What's next: Some analysts are starting to game out what could be done to boost production and help bring down energy prices in the coming years.
- "To do so quickly in an environment in which oil and gas investors are actively discouraging production growth would require a shift to a New Deal-like approach to energy policy," wrote analysts with J.P. Morgan in a recent report.
- "With an unprecedented investment in U.S. exploration and production along with a significant relaxation in regulations the U.S. Federal Government could potentially encourage U.S. producers to grow crude oil output at a rate of more than 2 million barrels per day, per year starting in 2024," they wrote.
Our thought bubble: Pledging to spend billions of taxpayer money — J.P. Morgan ballparks the cost of such a New Deal-style response at $400 billion — to subsidize already massively profitable energy companies would be political suicide.
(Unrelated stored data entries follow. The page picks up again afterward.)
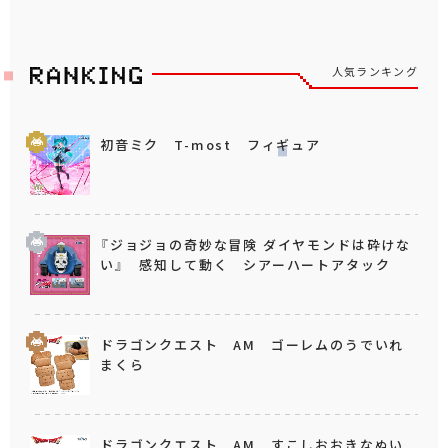
人気ランキング
初音ミク T-most フィギュア
『ジョジョの奇妙な冒険 ダイヤモンドは砕けな
い』 感知して動く シアーハートアタック
ドラゴンクエスト AM ゴーレムのうでいれ
まくら
ドラゴンクエスト AM すこしおおきなぬい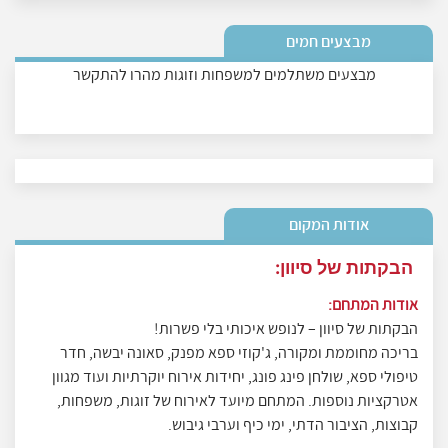
מבצעים חמים
מבצעים משתלמים למשפחות וזוגות מהרו להתקשר
אודות המקום
הבקתות של סיוון:
אודות המתחם:
הבקתות של סיוון – לנופש איכותי בלי פשרות!
בריכה מחוממת ומקורה, ג'קוזי ספא מפנק, סאונה יבשה, חדר
טיפולי ספא, שולחן פינג פונג, יחידות אירוח יוקרתיות ועוד מגוון
אטרקציות נוספות. המתחם מיועד לאירוח של זוגות, משפחות,
קבוצות, הציבור הדתי, ימי כיף וערבי גיבוש.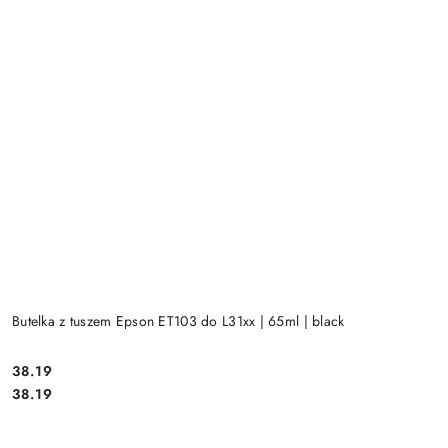
Butelka z tuszem Epson ET103 do L31xx | 65ml | black
Cena:
38.19
Cena:
38.19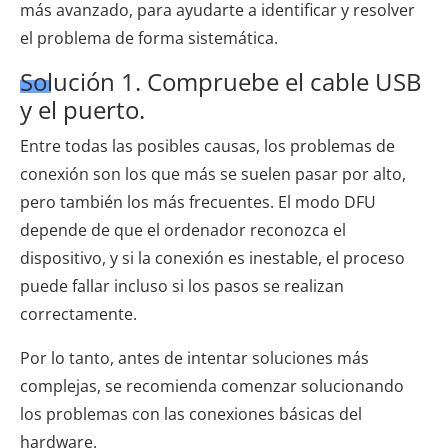
más avanzado, para ayudarte a identificar y resolver
el problema de forma sistemática.
Solución 1. Compruebe el cable USB
y el puerto.
Entre todas las posibles causas, los problemas de
conexión son los que más se suelen pasar por alto,
pero también los más frecuentes. El modo DFU
depende de que el ordenador reconozca el
dispositivo, y si la conexión es inestable, el proceso
puede fallar incluso si los pasos se realizan
correctamente.
Por lo tanto, antes de intentar soluciones más
complejas, se recomienda comenzar solucionando
los problemas con las conexiones básicas del
hardware.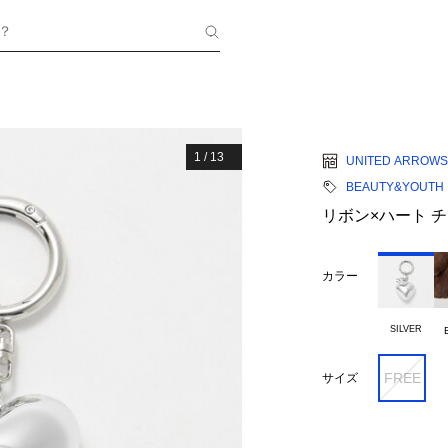
？
1
/
13
UNITED ARROWS
BEAUTY&YOUTH
リボン×ハート 
カラー
SILVER
FREE
サイズ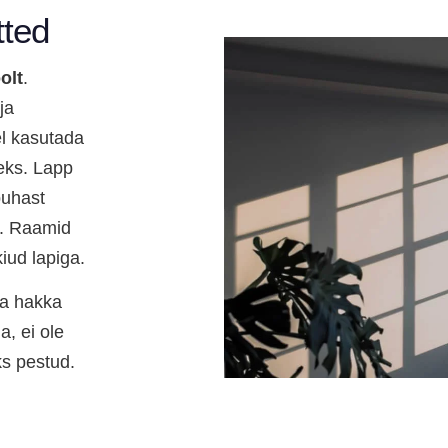
tted
olt
.
ja
el kasutada
eks. Lapp
 puhast
a. Raamid
iud lapiga.
ja hakka
a, ei ole
ks pestud.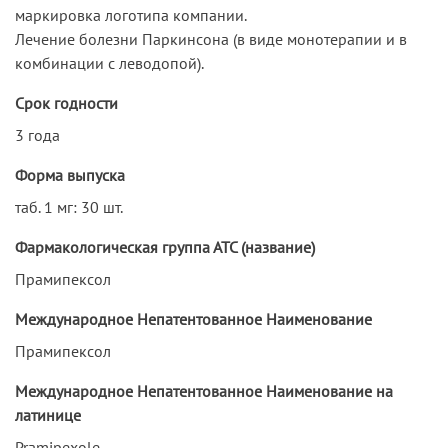
маркировка логотипа компании.
Лечение болезни Паркинсона (в виде монотерапии и в
комбинации с леводопой).
Срок годности
3 года
Форма выпуска
таб. 1 мг: 30 шт.
Фармакологическая группа АТС (название)
Прамипексол
Международное Непатентованное Наименование
Прамипексол
Международное Непатентованное Наименование на
латинице
Pramipexole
- It would also fly in the face of efforts to decarbonize the economy.
- Far likelier options in the U.S. include subsidies to consumers to allow them to keep buying — or penalties like windfall taxes on oil companies for keeping prices high.
The bottom line: With the green energy transition still off in the hazy future and a growing list of giant oil producers like Russia, Iran and Venezuela whose supplies are off-limits, politicians throughout the West need credible plans to address energy costs over the next few years — and fast — if they want to stay in power.